Après sa plainte pour vol de secrets commerciaux, Apple accuse OpenAI de vouloir gagner du temps plutôt que de coopérer, affirmant dans sa réponse judiciaire que l’entreprise « laisse entrevoir une alternative » : sans ordre du tribunal, le créateur de ChatGPT multipliera les objections, les retards et conditionnera l’accès aux preuves de détournement à des demandes réciproques. Cette réplique intervient après qu’OpenAI a qualifié les demandes d’Apple comme étant « trop générales » et « contraignantes » dans son opposition initiale.

Apple réclame des réponses écrites d’OpenAI sous 30 jours et une déposition sous 50 jours, un calendrier resserré qui vise à établir rapidement l’ampleur du détournement de ses secrets commerciaux. L’entreprise limite volontairement le champ de sa demande à la période postérieure à août 2023, une restriction qui renforce son argument selon lequel elle dispose d’une cause suffisante pour justifier cette procédure de découverte accélérée.

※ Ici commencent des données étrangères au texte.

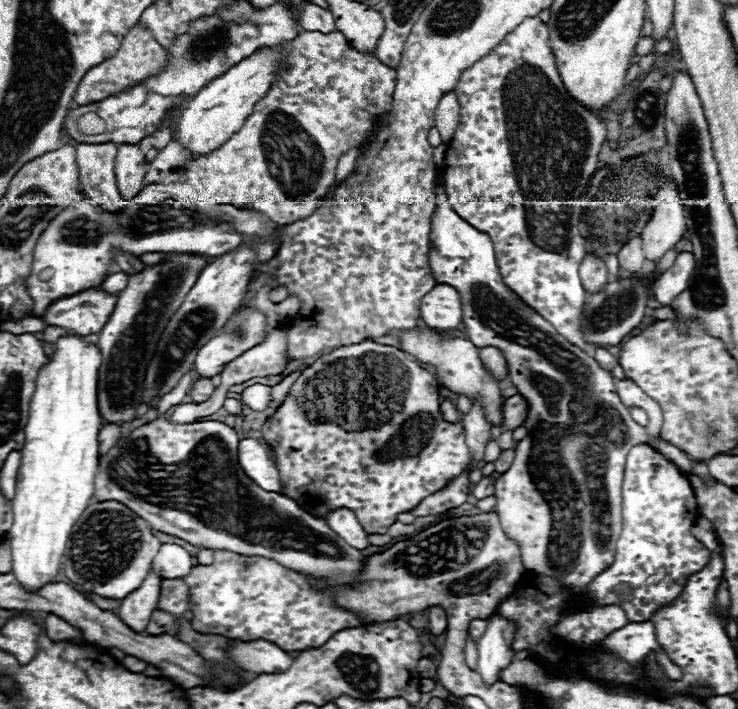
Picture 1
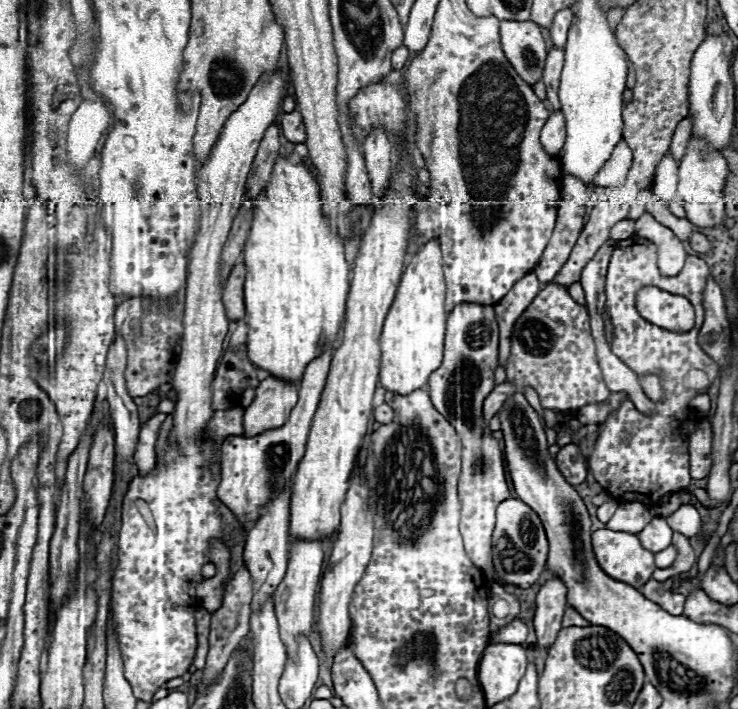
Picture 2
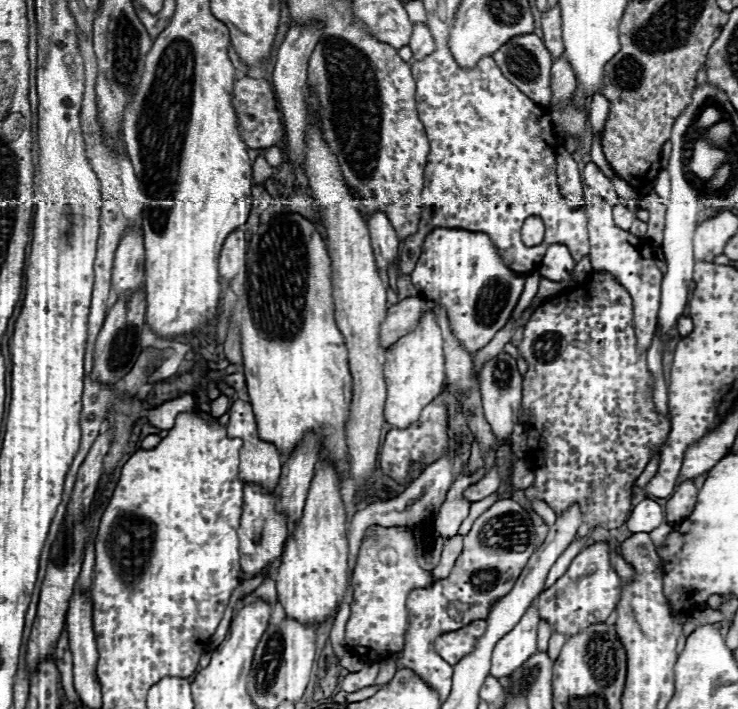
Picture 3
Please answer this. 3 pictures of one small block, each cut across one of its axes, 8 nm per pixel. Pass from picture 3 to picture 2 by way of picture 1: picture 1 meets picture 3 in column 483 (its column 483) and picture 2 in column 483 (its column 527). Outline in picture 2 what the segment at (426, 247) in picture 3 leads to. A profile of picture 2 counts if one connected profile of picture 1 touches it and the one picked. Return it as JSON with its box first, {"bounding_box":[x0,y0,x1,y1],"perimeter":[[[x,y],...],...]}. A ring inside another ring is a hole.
{"bounding_box":[430,302,510,578],"perimeter":[[[462,302],[454,306],[454,310],[448,316],[448,328],[446,328],[446,348],[444,348],[444,362],[434,374],[430,376],[430,398],[436,406],[436,410],[456,428],[456,432],[462,438],[462,474],[458,482],[458,496],[462,500],[462,518],[460,518],[460,534],[464,536],[466,552],[470,554],[472,562],[482,568],[486,574],[494,578],[492,562],[490,562],[490,534],[494,530],[496,522],[496,506],[504,502],[510,496],[506,476],[504,476],[504,462],[502,452],[498,446],[498,440],[490,434],[484,434],[488,428],[488,422],[482,418],[482,402],[486,394],[494,388],[494,370],[498,366],[498,322],[494,314],[494,306],[482,306],[472,302]]]}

Le risque d’un dommage irréversible au cœur de la stratégie
Apple justifie l’urgence de sa demande par un raisonnement simple : plus OpenAI continue d’utiliser ses secrets commerciaux, plus le dommage causé devient difficile à inverser une fois le procès arrivé à son terme naturel. Cette logique sous-tend également la demande d’injonction préliminaire déposée par Apple contre OpenAI, une mesure qui vise à stopper immédiatement l’utilisation des informations confidentielles au lieu d’attendre l’issue complète du litige.
Apple rejette par ailleurs l’argument selon lequel sa demande deviendrait sans objet parce qu’elle chevaucherait la procédure de découverte ordinaire, affirmant explicitement que la demande accélérée reste pertinente même si elle recoupe partiellement cette procédure standard. L’entreprise critique également la contre-proposition d’OpenAI qui accepterait les dépositions demandées par Apple mais seulement en une seule fois, probablement à la fin de la phase de découverte factuelle. Apple estime que cette approche ne répond pas à l’urgence de découvrir rapidement l’ampleur du détournement et de traiter la diffusion actuelle ou potentielle de ses secrets commerciaux.

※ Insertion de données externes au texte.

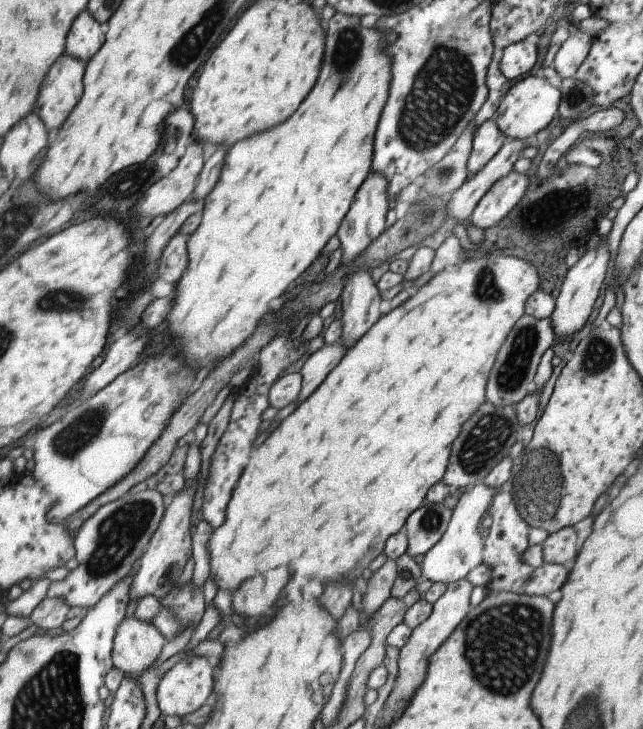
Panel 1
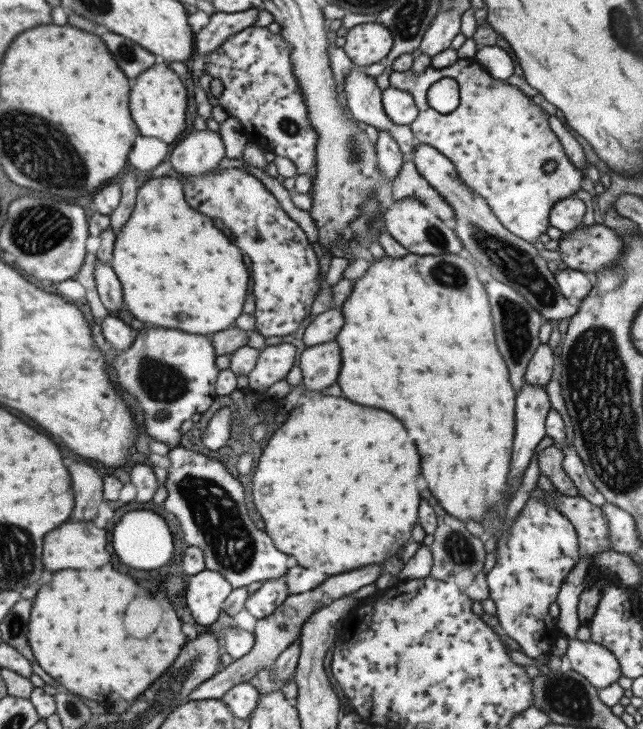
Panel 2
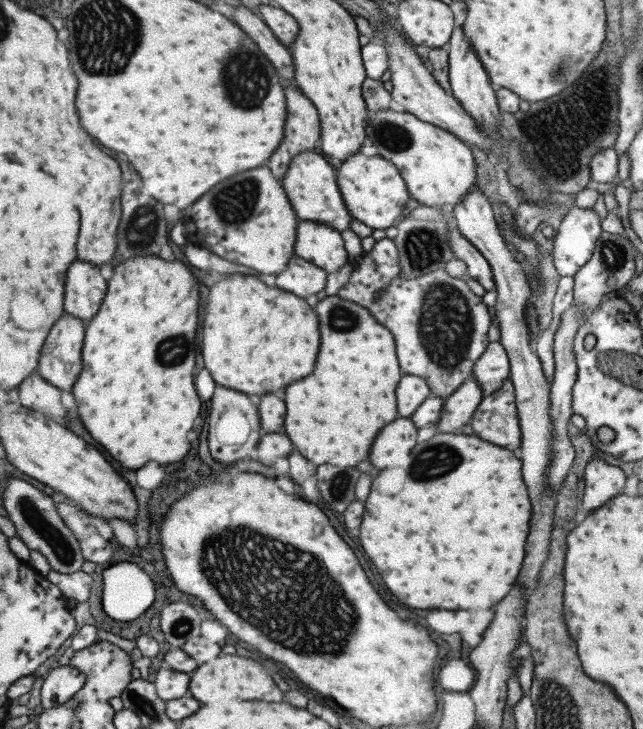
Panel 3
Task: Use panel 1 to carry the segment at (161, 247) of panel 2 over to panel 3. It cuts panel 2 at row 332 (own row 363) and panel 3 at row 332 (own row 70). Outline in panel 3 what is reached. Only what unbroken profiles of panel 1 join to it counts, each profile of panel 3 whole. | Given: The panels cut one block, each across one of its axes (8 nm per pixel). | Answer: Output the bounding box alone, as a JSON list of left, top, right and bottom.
[282,295,401,468]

L’ensemble de cette bataille procédurale doit trouver une issue avant l’audience fixée au 1er octobre devant le juge Edward Davila qui dispose toutefois de la possibilité de statuer sur cette demande avant même la tenue de cette audience. Ce calendrier serré confirme l’urgence avec laquelle Apple entend faire trancher cette question procédurale, avant que le procès sur le fond ne progresse davantage entre les deux entreprises.